In an effort to continually minimize the distance walking between two points in Hoboken, a local student has taken advantage of his ability to phase through buildings to reduce distance. Due to the grid layout of Hoboken, most trips between two points are like walking along the two legs of a right triangle. Sometimes parks and (more dangerously) traffic intersections can be crossed diagonally to effectively traverse the hypotenuse of the triangle for a short time, but mostly, there are only two axes along which one can travel. As such, the field of walk-optimization has sprung up with the goal of finding the shortest, most-optimal path between two points. Experts in the field, like the author, risk life and limb to cross intersections with cars waiting in all directions, and know which side of a tree to walk around to save fractions of a second.
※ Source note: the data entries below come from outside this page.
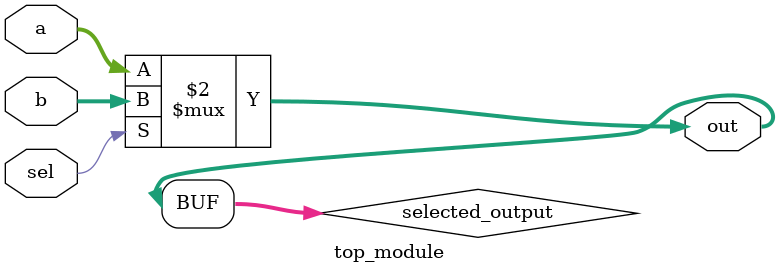
<source format=sv>
module top_module (
	input [99:0] a,
	input [99:0] b,
	input sel,
	output [99:0] out
);
	// Corrected module definition

	// Define internal wire to store selected output
	wire [99:0] selected_output;

	// Multiplexer logic
	assign selected_output = (sel == 1'b0) ? a : b;

	// Assign selected output to output port
	assign out = selected_output;
endmodule

</source>
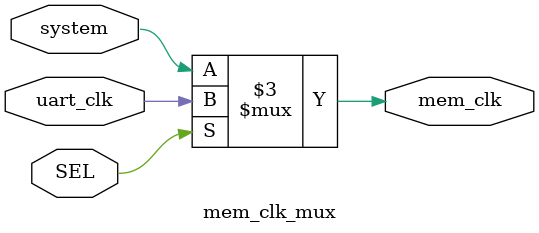
<source format=v>
module mem_clk_mux (
	input system,
	input uart_clk,
	input SEL,
	output reg mem_clk
	);
	
	always @(*)
		begin
			if (SEL)
				mem_clk <= uart_clk;
			else
				mem_clk <= system;
		end

endmodule

</source>
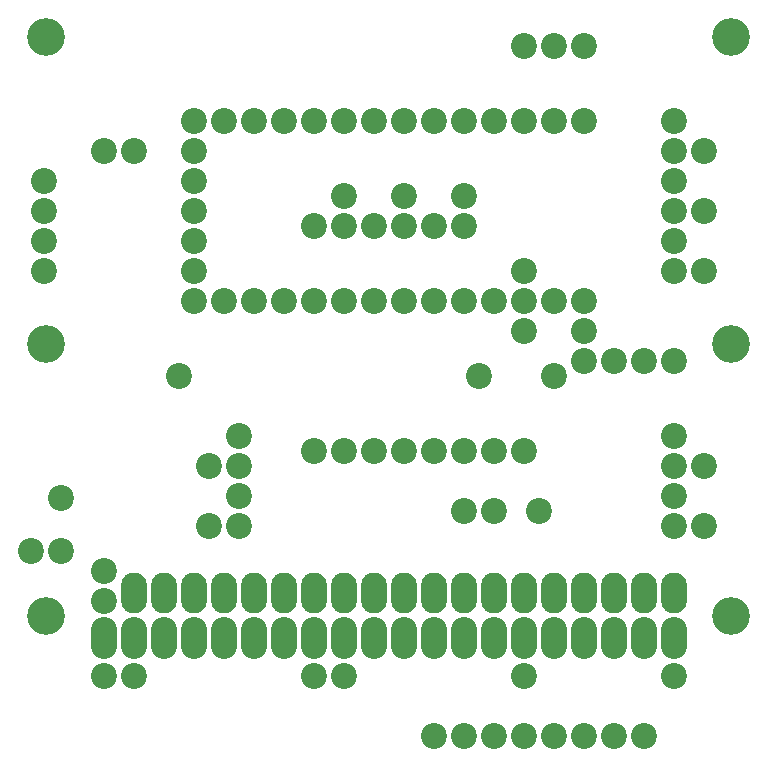
<source format=gbr>
%TF.GenerationSoftware,KiCad,Pcbnew,(5.1.6)-1*%
%TF.CreationDate,2024-05-03T12:17:57-05:00*%
%TF.ProjectId,audioBoard,61756469-6f42-46f6-9172-642e6b696361,rev?*%
%TF.SameCoordinates,PX2d4f1f0PY6bcb370*%
%TF.FileFunction,Soldermask,Bot*%
%TF.FilePolarity,Negative*%
%FSLAX46Y46*%
G04 Gerber Fmt 4.6, Leading zero omitted, Abs format (unit mm)*
G04 Created by KiCad (PCBNEW (5.1.6)-1) date 2024-05-03 12:17:57*
%MOMM*%
%LPD*%
G01*
G04 APERTURE LIST*
%ADD10C,2.200000*%
%ADD11C,3.200000*%
%ADD12O,2.200000X3.470000*%
%ADD13O,2.200000X3.570000*%
G04 APERTURE END LIST*
D10*
%TO.C,J7*%
X3290000Y53340000D03*
X3290000Y50800000D03*
X3290000Y48260000D03*
X3290000Y45720000D03*
%TD*%
D11*
%TO.C,REF\u002A\u002A*%
X61500000Y39510000D03*
%TD*%
%TO.C,REF\u002A\u002A*%
X3500000Y39510000D03*
%TD*%
%TO.C,REF\u002A\u002A*%
X3500000Y65510000D03*
%TD*%
%TO.C,REF\u002A\u002A*%
X3500000Y16510000D03*
%TD*%
%TO.C,REF\u002A\u002A*%
X61500000Y16510000D03*
%TD*%
%TO.C,REF\u002A\u002A*%
X61500000Y65510000D03*
%TD*%
D10*
%TO.C,J1*%
X43930000Y30480000D03*
X41390000Y30480000D03*
X38850000Y30480000D03*
X36310000Y30480000D03*
X33770000Y30480000D03*
X31230000Y30480000D03*
X28690000Y30480000D03*
X26150000Y30480000D03*
%TD*%
%TO.C,J3*%
X51550000Y38100000D03*
X49010000Y38100000D03*
%TD*%
%TO.C,J4*%
X54090000Y6350000D03*
X51550000Y6350000D03*
X49010000Y6350000D03*
X46470000Y6350000D03*
X43930000Y6350000D03*
X41390000Y6350000D03*
X38850000Y6350000D03*
X36310000Y6350000D03*
%TD*%
%TO.C,U1*%
X15990000Y50800000D03*
X15990000Y48260000D03*
X15990000Y45720000D03*
X15990000Y43180000D03*
X15990000Y53340000D03*
X15990000Y55880000D03*
X15990000Y58420000D03*
X18530000Y43180000D03*
X21070000Y43180000D03*
X23610000Y43180000D03*
X26150000Y43180000D03*
X28690000Y43180000D03*
X31230000Y43180000D03*
X33770000Y43180000D03*
X36310000Y43180000D03*
X38850000Y43180000D03*
X41390000Y43180000D03*
X43930000Y43180000D03*
X46470000Y43180000D03*
X49010000Y43180000D03*
X18530000Y58420000D03*
X21070000Y58420000D03*
X23610000Y58420000D03*
X26150000Y58420000D03*
X28690000Y58420000D03*
X31230000Y58420000D03*
X33770000Y58420000D03*
X36310000Y58420000D03*
X38850000Y58420000D03*
X41390000Y58420000D03*
X43930000Y58420000D03*
X46470000Y58420000D03*
X49010000Y58420000D03*
%TD*%
%TO.C,J6*%
X49010000Y64770000D03*
X46470000Y64770000D03*
X43930000Y64770000D03*
%TD*%
D12*
%TO.C,J2*%
X56630000Y18415000D03*
D13*
X56630000Y14605000D03*
D12*
X54090000Y18415000D03*
D13*
X54090000Y14605000D03*
D12*
X51550000Y18415000D03*
D13*
X51550000Y14605000D03*
D12*
X49010000Y18415000D03*
D13*
X49010000Y14605000D03*
D12*
X46470000Y18415000D03*
D13*
X46470000Y14605000D03*
D12*
X43930000Y18415000D03*
D13*
X43930000Y14605000D03*
D12*
X41390000Y18415000D03*
D13*
X41390000Y14605000D03*
D12*
X38850000Y18415000D03*
D13*
X38850000Y14605000D03*
D12*
X36310000Y18415000D03*
D13*
X36310000Y14605000D03*
D12*
X33770000Y18415000D03*
D13*
X33770000Y14605000D03*
D12*
X31230000Y18415000D03*
D13*
X31230000Y14605000D03*
D12*
X28690000Y18415000D03*
D13*
X28690000Y14605000D03*
D12*
X26150000Y18415000D03*
D13*
X26150000Y14605000D03*
D12*
X23610000Y18415000D03*
D13*
X23610000Y14605000D03*
D12*
X21070000Y18415000D03*
D13*
X21070000Y14605000D03*
D12*
X18530000Y18415000D03*
D13*
X18530000Y14605000D03*
D12*
X15990000Y18415000D03*
D13*
X15990000Y14605000D03*
D12*
X13450000Y18415000D03*
D13*
X13450000Y14605000D03*
D12*
X10910000Y18415000D03*
D13*
X10910000Y14605000D03*
D10*
X8370000Y17780000D03*
D13*
X8370000Y14605000D03*
%TD*%
D10*
X8370000Y20320000D03*
X4770000Y22010000D03*
X2230000Y22010000D03*
X56630000Y53340000D03*
X56630000Y58420000D03*
X56630000Y55880000D03*
X56630000Y48260000D03*
X56630000Y50800000D03*
X56630000Y45720000D03*
X56630000Y29210000D03*
X56630000Y24130000D03*
X56630000Y31750000D03*
X56630000Y26670000D03*
X19800000Y29210000D03*
X19800000Y24130000D03*
X19800000Y31750000D03*
X19800000Y26670000D03*
X38850000Y49530000D03*
X33770000Y49530000D03*
X36310000Y49530000D03*
X28690000Y49530000D03*
X26150000Y49530000D03*
X31230000Y49530000D03*
X28690000Y52070000D03*
X33770000Y52070000D03*
X38850000Y52070000D03*
X59170000Y55880000D03*
X59170000Y50800000D03*
X59170000Y45720000D03*
X59170000Y29210000D03*
X59170000Y24130000D03*
X17260000Y29210000D03*
X17260000Y24130000D03*
X45200000Y25400000D03*
X56630000Y38100000D03*
X56630000Y11430000D03*
X54090000Y38100000D03*
X28690000Y11430000D03*
X38850000Y25400000D03*
X26150000Y11430000D03*
X41390000Y25400000D03*
X43930000Y11430000D03*
X40120000Y36830000D03*
X10910000Y11430000D03*
X10910000Y55880000D03*
X8370000Y11430000D03*
X8370000Y55880000D03*
X46470000Y36830000D03*
X14720000Y36830000D03*
X49010000Y40640000D03*
X4770000Y26460000D03*
X43930000Y45720000D03*
X43930000Y40640000D03*
M02*

</source>
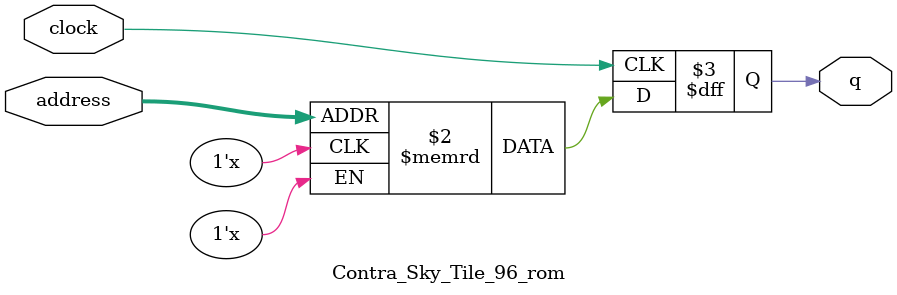
<source format=sv>
module Contra_Sky_Tile_96_rom (
	input logic clock,
	input logic [13:0] address,
	output logic [0:0] q
);

logic [0:0] memory [0:9215] /* synthesis ram_init_file = "./Contra_Sky_Tile_96/Contra_Sky_Tile_96.mif" */;

always_ff @ (posedge clock) begin
	q <= memory[address];
end

endmodule

</source>
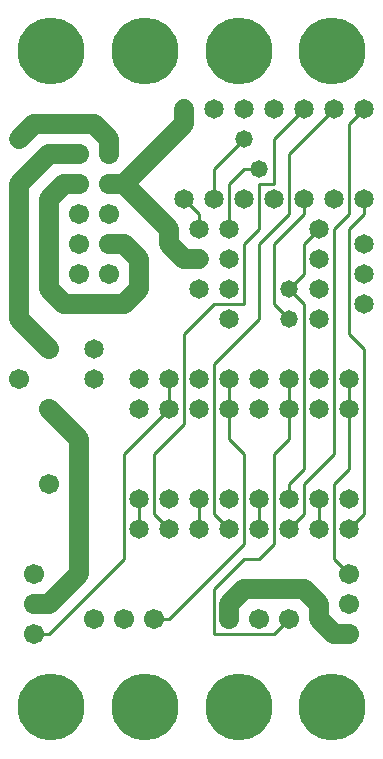
<source format=gtl>
%MOIN*%
%FSLAX25Y25*%
G04 D10 used for Character Trace; *
G04     Circle (OD=.01000) (No hole)*
G04 D11 used for Power Trace; *
G04     Circle (OD=.06500) (No hole)*
G04 D12 used for Signal Trace; *
G04     Circle (OD=.01100) (No hole)*
G04 D13 used for Via; *
G04     Circle (OD=.05800) (Round. Hole ID=.02800)*
G04 D14 used for Component hole; *
G04     Circle (OD=.06500) (Round. Hole ID=.03500)*
G04 D15 used for Component hole; *
G04     Circle (OD=.06700) (Round. Hole ID=.04300)*
G04 D16 used for Component hole; *
G04     Circle (OD=.08100) (Round. Hole ID=.05100)*
G04 D17 used for Component hole; *
G04     Circle (OD=.08900) (Round. Hole ID=.05900)*
G04 D18 used for Component hole; *
G04     Circle (OD=.11300) (Round. Hole ID=.08300)*
G04 D19 used for Component hole; *
G04     Circle (OD=.16000) (Round. Hole ID=.13000)*
G04 D20 used for Component hole; *
G04     Circle (OD=.18300) (Round. Hole ID=.15300)*
G04 D21 used for Component hole; *
G04     Circle (OD=.22291) (Round. Hole ID=.19291)*
%ADD10C,.01000*%
%ADD11C,.06500*%
%ADD12C,.01100*%
%ADD13C,.05800*%
%ADD14C,.06500*%
%ADD15C,.06700*%
%ADD16C,.08100*%
%ADD17C,.08900*%
%ADD18C,.11300*%
%ADD19C,.16000*%
%ADD20C,.18300*%
%ADD21C,.22291*%
%IPPOS*%
%LPD*%
G90*X0Y0D02*D21*X15625Y15625D03*D12*              
X10000Y40000D02*X15000D01*D15*X10000D03*D12*      
X15000D02*X40000Y65000D01*Y100000D01*             
X55000Y115000D01*D14*D03*D12*Y125000D01*D14*D03*  
X65000Y115000D03*X45000D03*X65000Y125000D03*      
X45000D03*D12*X60000Y110000D02*Y140000D01*        
X50000Y100000D02*X60000Y110000D01*X50000Y80000D02*
Y100000D01*X55000Y75000D02*X50000Y80000D01*D14*   
X55000Y75000D03*X65000Y85000D03*D12*Y75000D01*D14*
D03*D12*X75000D02*X70000Y80000D01*D14*            
X75000Y75000D03*D12*X55000Y45000D02*              
X80000Y70000D01*X50000Y45000D02*X55000D01*D15*    
X50000D03*X40000D03*D12*X70000Y40000D02*X90000D01*
X95000Y45000D01*D15*D03*D11*X105000Y50000D02*     
X100000Y55000D01*X105000Y45000D02*Y50000D01*      
X110000Y40000D02*X105000Y45000D01*                
X110000Y40000D02*X115000D01*D15*D03*Y50000D03*D11*
X80000Y55000D02*X100000D01*X75000Y50000D02*       
X80000Y55000D01*X75000Y45000D02*Y50000D01*D15*    
Y45000D03*D12*X70000Y40000D02*Y55000D01*          
X80000Y65000D01*X85000D01*X90000Y70000D01*        
Y100000D01*X95000Y105000D01*Y115000D01*D14*D03*   
D12*Y125000D01*D14*D03*X105000Y115000D03*         
X85000D03*X105000Y125000D03*X85000D03*            
X75000Y145000D03*D12*X80000Y100000D02*            
X75000Y105000D01*X80000Y70000D02*Y100000D01*D14*  
X85000Y75000D03*D12*Y85000D01*D14*D03*            
X95000Y75000D03*D12*X100000Y80000D01*Y90000D01*   
X110000Y100000D01*Y175000D01*X115000Y180000D01*   
Y210000D01*X120000Y215000D01*D14*D03*X110000D03*  
D12*X95000Y200000D01*Y180000D01*X85000Y170000D01* 
Y145000D01*X70000Y130000D01*Y80000D01*D14*        
X75000Y85000D03*X55000D03*D12*X75000Y105000D02*   
Y115000D01*D14*D03*D12*Y125000D01*D14*D03*D12*    
X60000Y140000D02*X70000Y150000D01*X80000D01*      
Y170000D01*X85000Y175000D01*Y190000D01*X90000D01* 
Y205000D01*X100000Y215000D01*D14*D03*X90000D03*   
D21*X78125Y234375D03*D12*X75000Y190000D02*        
X80000Y195000D01*X75000Y175000D02*Y190000D01*D14* 
Y175000D03*X65000Y165000D03*D11*X60000D01*        
X55000Y170000D01*Y175000D01*D14*D03*D11*          
X40000Y190000D01*X35000D01*D15*D03*D11*X40000D02* 
X60000Y210000D01*Y215000D01*D14*D03*X70000D03*D12*
X80000Y195000D02*X85000D01*D13*D03*D14*           
X80000Y185000D03*D13*Y205000D03*D12*              
X70000Y195000D01*Y185000D01*D14*D03*D12*          
X65000Y175000D02*Y180000D01*D14*Y175000D03*D12*   
Y180000D02*X60000Y185000D01*D14*D03*D11*          
X45000Y155000D02*Y165000D01*X40000Y150000D02*     
X45000Y155000D01*X20000Y150000D02*X40000D01*      
X20000D02*X15000Y155000D01*Y185000D01*            
X20000Y190000D01*X25000D01*D15*D03*               
X35000Y180000D03*Y200000D03*D11*Y205000D01*       
X30000Y210000D01*X10000D01*X5000Y205000D01*D13*   
D03*D11*Y190000D02*X15000Y200000D01*              
X5000Y145000D02*Y190000D01*X15000Y135000D02*      
X5000Y145000D01*D15*X15000Y135000D03*             
X5000Y125000D03*D14*X30000D03*Y135000D03*D15*     
X15000Y115000D03*D11*X25000Y105000D01*Y90000D01*  
D15*D03*D11*Y60000D01*X15000Y50000D01*X10000D01*  
D15*D03*Y60000D03*X30000Y45000D03*D21*            
X46875Y15625D03*D14*X45000Y85000D03*D12*Y75000D01*
D14*D03*D15*X15000Y90000D03*X85000Y45000D03*D14*  
X95000Y85000D03*D12*Y90000D01*X100000Y95000D01*   
Y150000D01*X95000Y155000D01*D13*D03*D12*          
X100000Y160000D01*Y170000D01*X105000Y175000D01*   
D14*D03*D12*X90000Y170000D02*X100000Y180000D01*   
X90000Y150000D02*Y170000D01*X95000Y145000D02*     
X90000Y150000D01*D13*X95000Y145000D03*D14*        
X105000Y155000D03*Y145000D03*X115000Y125000D03*   
D12*Y115000D01*D14*D03*D12*Y95000D01*             
X110000Y90000D01*Y65000D01*X115000Y60000D01*D15*  
D03*D14*Y75000D03*D12*X120000Y80000D01*Y135000D01*
X115000Y140000D01*Y175000D01*X120000Y180000D01*   
Y185000D01*D14*D03*X110000D03*X120000Y170000D03*  
X105000Y165000D03*X100000Y185000D03*D12*          
Y180000D01*D14*X90000Y185000D03*X120000Y160000D03*
X75000Y155000D03*Y165000D03*X120000Y150000D03*    
X80000Y215000D03*X65000Y155000D03*D21*            
X46875Y234375D03*X109375D03*D11*X45000Y165000D02* 
X40000Y170000D01*X35000D01*D15*D03*               
X25000Y180000D03*Y160000D03*Y170000D03*           
X35000Y160000D03*X25000Y200000D03*D11*X15000D01*  
D21*X15625Y234375D03*D14*X105000Y85000D03*D12*    
Y75000D01*D14*D03*X115000Y85000D03*D21*           
X78125Y15625D03*X109375D03*M02*                   

</source>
The student in question discovered last week that he had the ability to walk through solid buildings. This is of course a complete game-changer for the entire walk-optimization industry as it means that city blocks with no parks can now be crossed diagonally. No longer must one now walk from the classrooms on 6th Street all the way to 8th Street before turning left towards their apartment. Now, they can simply pass through all the apartment buildings in their way. No longer must they wait for cars on Washington Street, rather, they walk right through the passing cars, laughing to themselves at everyone waiting for the crosswalk.
The author asked this student to demonstrate the power during a scholarly meeting, where the two were discussing the feasibility of getting permission from lots of ground-floor apartments to use their entrances to courtyards so blocks could be crossed diagonally. It was at this point that the student stood up and walked through the table. The author’s monocle nearly fell off in surprise and he had to quickly re-twirl his handlebar mustache, lest anyone see it in a rather shaggy state. Setting aside the obvious upcoming Nobel Prize in physics, the implications for the walk-optimization community were staggering.
Immediately, the author took up his old-timey pen and unfurled a sheet of parchment. “In an effort to continually minimize the distance walking between two points,” he began, but then put the parchment aside for a while to be finished later.
The author is always seeking to inform the masses about the nature of walk-optimization. It must first be understood that the act of turning 90 degrees to walk east or west is a “zig” and turning to walk north or south is a “zag.” Any turn to the diagonal, including through a park, is a “zog.” The goal is to have as much distance traversed on a zog as possible. Legally, the author cannot encourage you to cross intersections illegally, but for many of the traffic signals on Washington Street, for the first 10 seconds that red hand sign is up, cars are stopped in all directions which is enough time to get across diagonally… if one were to choose to do so. When walking to or from campus, one should take the least steep hill while still heading in the right direction to take advantage of the smoothest vertical hypotenuse as well. When walk signals turn green, if you’re not the first person to reach the middle of the road, you’re probably walking too slowly. Always say hi to dogs you walk by. Stopping to pet dogs is considered optimal.